I always felt worse when I woke up than when I tried getting to sleep. Because for the first few seconds of consciousness, I’d forget what had happened. Then it would all come flooding back to me and the grieving process would start again from scratch.

When I tried to focus on anything else, I’d recall the moment I found Billy’s body and it hijacked all other thoughts. Some nights I was convinced I could hear him crying and on motherly instinct, I’d jump out of bed and be by the door before realising I was hallucinating.

My body and mind operated separately.
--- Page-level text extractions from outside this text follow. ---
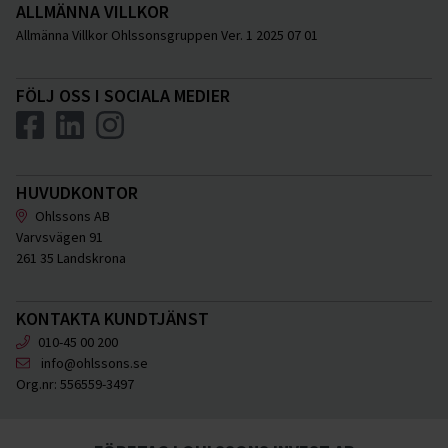
ALLMÄNNA VILLKOR
Allmänna Villkor Ohlssonsgruppen Ver. 1 2025 07 01
FÖLJ OSS I SOCIALA MEDIER
HUVUDKONTOR
Ohlssons AB
Varvsvägen 91
261 35 Landskrona
KONTAKTA KUNDTJÄNST
010-45 00 200
info@ohlssons.se
Org.nr:
556559-3497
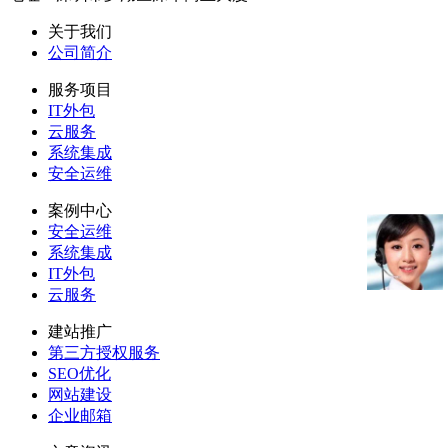
关于我们
公司简介
服务项目
IT外包
云服务
系统集成
安全运维
案例中心
安全运维
系统集成
IT外包
云服务
建站推广
第三方授权服务
SEO优化
网站建设
企业邮箱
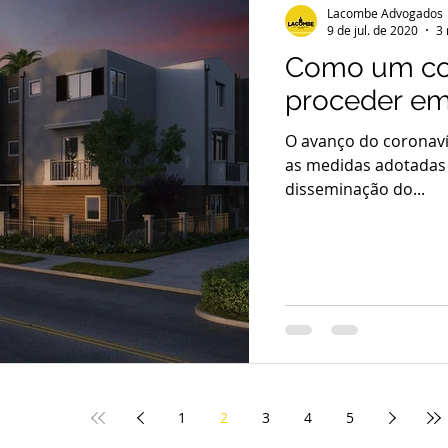
Lacombe Advogados
9 de jul. de 2020
3 
Como um co
proceder e
O avanço do coronaví
as medidas adotadas 
disseminação do...
1
2
3
4
5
My head knew I’d lost him, but my breasts punished me further by continuing to produce milk.

I missed Billy’s babyness and longed for the cherished droop of his head on my shoulder as he slept. I missed wiping the sleep caught in his eyelashes. I missed using my teeth to keep his finger and toenails short. I missed how he’d made me feel like a woman again after what Dougie had done to me.

No matter how much you tried to reassure me it was just a terrible, terrible accident, deep in your heart you must have hated me. How could you not? I did.

 

April 12, 11.45pm

Your support never ended, but no amount of reassurance was enough. I even took my self-loathing out on you, blaming you for not being in the bathroom where I’d expected you to be.

But you never took the anger you must have felt out on me. Not ever. You dealt with your grief in your own, stoic way. And you were always there for me when I needed to roar or bawl. You were the perfect husband.